- Country: Netherlands
- Founded: 16th century
- Founder: Rienck Cammingha

= Cammingha =

Frisian noble family

Van Cammingha is an old Frisian noble family and their house from the Dutch province of Friesland. Currently the town hall of Ballum is located on the Island of Ameland, on the location where the family castle stood until 1828.

==History==
The oldest known ancestor is Rienck Cammingha who lived in the first part of the 16th century. Different scions of the family lives on the family estate Wiarda in Goutum near the city of Leeuwarden.

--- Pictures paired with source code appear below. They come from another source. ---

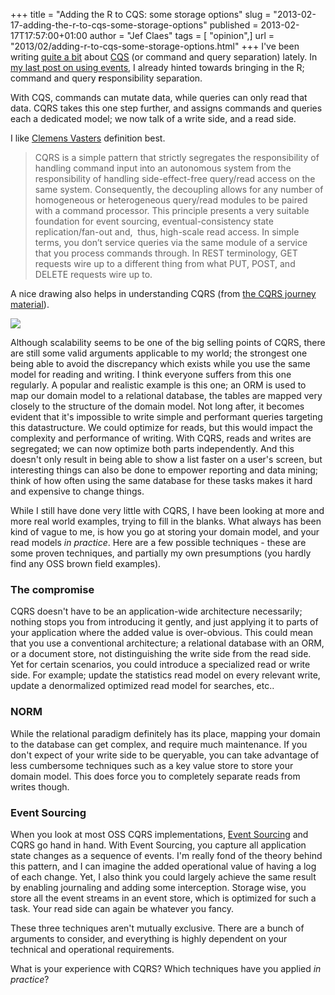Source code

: +++
title = "Adding the R to CQS: some storage options"
slug = "2013-02-17-adding-the-r-to-cqs-some-storage-options"
published = 2013-02-17T17:57:00+01:00
author = "Jef Claes"
tags = [ "opinion",]
url = "2013/02/adding-r-to-cqs-some-storage-options.html"
+++
I've been writing [quite a
bit](http://www.jefclaes.be/2013/01/separating-command-data-from-logic-and.html)
about
[CQS](http://en.wikipedia.org/wiki/Command%E2%80%93query_separation) (or
command and query separation) lately. In [my last post on using
events](http://www.jefclaes.be/2013/02/raising-events-in-commandhandlers.html),
I already hinted towards bringing in the R; command and query
**r**esponsibility separation.  
  
With CQS, commands can mutate data, while queries can only read that
data. CQRS takes this one step further, and assigns commands and queries
each a dedicated model; we now talk of a write side, and a read side.  
  
I like [Clemens Vasters](https://twitter.com/clemensv) definition
best.  

> CQRS is a simple pattern that strictly segregates the responsibility
> of handling command input into an autonomous system from the
> responsibility of handling side-effect-free query/read access on the
> same system. Consequently, the decoupling allows for any number of
> homogeneous or heterogeneous query/read modules to be paired with a
> command processor. This principle presents a very suitable foundation
> for event sourcing, eventual-consistency state replication/fan-out
> and,  thus, high-scale read access. In simple terms, you don’t service
> queries via the same module of a service that you process commands
> through. In REST terminology, GET requests wire up to a different
> thing from what PUT, POST, and DELETE requests wire up to. 

A nice drawing also helps in understanding CQRS (from [the CQRS journey
material](http://msdn.microsoft.com/en-us/library/jj591573)).  
  
[![](/post/images/thumbnails/2013-02-17-adding-the-r-to-cqs-some-storage-options-CQRS_drawing.png)](/post/images/2013-02-17-adding-the-r-to-cqs-some-storage-options-CQRS_drawing.png)

Although scalability seems to be one of the big selling points of CQRS,
there are still some valid arguments applicable to my world; the
strongest one being able to avoid the discrepancy which exists while you
use the same model for reading and writing. I think everyone suffers
from this one regularly. A popular and realistic example is this one; an
ORM is used to map our domain model to a relational database, the tables
are mapped very closely to the structure of the domain model. Not long
after, it becomes evident that it's impossible to write simple and
performant queries targeting this datastructure. We could optimize for
reads, but this would impact the complexity and performance of writing.
With CQRS, reads and writes are segregated; we can now optimize both
parts independently. And this doesn't only result in being able to show
a list faster on a user's screen, but interesting things can also be
done to empower reporting and data mining; think of how often using the
same database for these tasks makes it hard and expensive to change
things.  
  
While I still have done very little with CQRS, I have been looking at
more and more real world examples, trying to fill in the blanks. What
always has been kind of vague to me, is how you go at storing your
domain model, and your read models *in practice*. Here are a few
possible techniques - these are some proven techniques, and partially my
own presumptions (you hardly find any OSS brown field examples).  
  
### The compromise  
  
CQRS doesn't have to be an application-wide architecture necessarily;
nothing stops you from introducing it gently, and just applying it to
parts of your application where the added value is over-obvious. This
could mean that you use a conventional architecture; a relational
database with an ORM, or a document store, not distinguishing the write
side from the read side. Yet for certain scenarios, you could introduce
a specialized read or write side. For example; update the statistics
read model on every relevant write, update a denormalized optimized read
model for searches, etc..  
  
### NORM  
  
While the relational paradigm definitely has its place, mapping your
domain to the database can get complex, and require much maintenance. If
you don't expect of your write side to be queryable, you can take
advantage of less cumbersome techniques such as a key value store to
store your domain model. This does force you to completely separate
reads from writes though.  
  
### Event Sourcing  
  
When you look at most OSS CQRS implementations, [Event
Sourcing](http://martinfowler.com/eaaDev/EventSourcing.html) and CQRS go
hand in hand. With Event Sourcing, you capture all application state
changes as a sequence of events. I'm really fond of the theory behind
this pattern, and I can imagine the added operational value of having a
log of each change. Yet, I also think you could largely achieve the same
result by enabling journaling and adding some interception. Storage
wise, you store all the event streams in an event store, which is
optimized for such a task. Your read side can again be whatever you
fancy.  
  
These three techniques aren't mutually exclusive. There are a bunch of
arguments to consider, and everything is highly dependent on your
technical and operational requirements.  
  
What is your experience with CQRS? Which techniques have you applied *in
practice*?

The family have played an important role in the Dutch history since the early 17th century. Since 1814 the family belongs to the Dutch nobility with the title of Jonkheer.

==Literature==
- Bultsma, P., G.A. Brongers, and A.B. Dull tot Backenhagen. Noord-Nederlandse Heraldiek, Familiewapens Drenthe-Friesland-Groningen. Hoogezand: Uitgeverij Stubeg, 1987.
- Genealogie Kwartaalblad CBG 2002-01 Y. Kuiper en J. Frieswijk (red.). Twee eeuwen Friese adel 1814–2000. Van landadel naar his- torisch instituut. Heerenveen: Uitgeverij Van Mazijk, 2000. 183 blz., ill. (TPFr-SGKuip). ISBN 90-72572-38-6.
- Nederland's Adelsboek 81 (1990–1991), pp. 41–48.

== See also ==
- Wijtgaard

==Trivia==
- The coat of arms of the family is the emblem of the football club Cambuur, SC Cambuur.
- The coat of arms is an example of canting arms, since in Dutch "kam" means comb.